Princeton, New JerseyAugust, 2021

Acknowledgments

The foundation of this book is a modeling framework for sequential decision problems that involves searching over four classes of policies for making decisions. The recognition that we needed all four classes of policies came from working on a wide range of problems spanning freight transportation (almost all modes), energy, health, e-commerce, finance, and even materials science (!!).
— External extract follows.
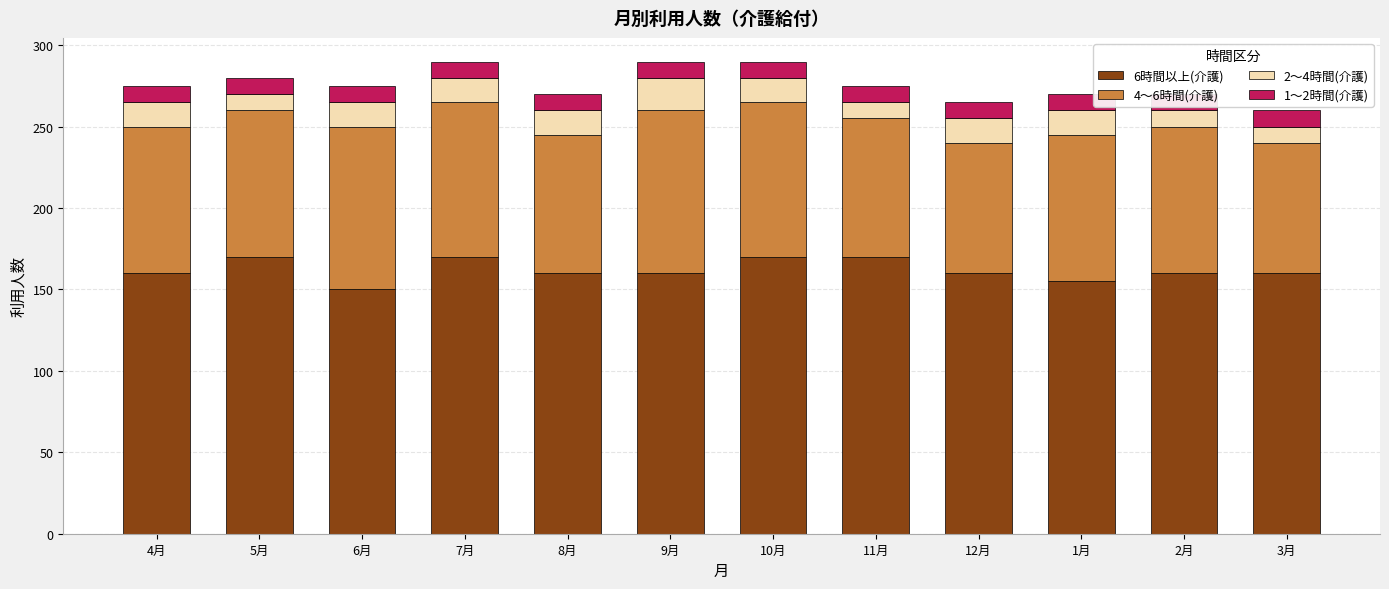

What is the value of the 1～2時間(介護) bar at the 1st from the left?

10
This research required a lot of computational work, which was only possible through the efforts of the many students and staff that worked in CASTLE Lab. Over my 39 years of teaching at Princeton, I benefited tremendously from the interactions with 70 graduate students and post-doctoral associates, along with nine professional staff. I am deeply indebted to the contributions of this exceptionally talented group of men and women who allowed me to participate in the challenges of getting computational methods to work on such a wide range of problems. It was precisely this diversity of problem settings that led me to appreciate the motivation for the different methods for solving problems. In the process, I met people from across the jungle, and learned to speak their language not just by reading papers, but by talking to them and, often, working on their problems.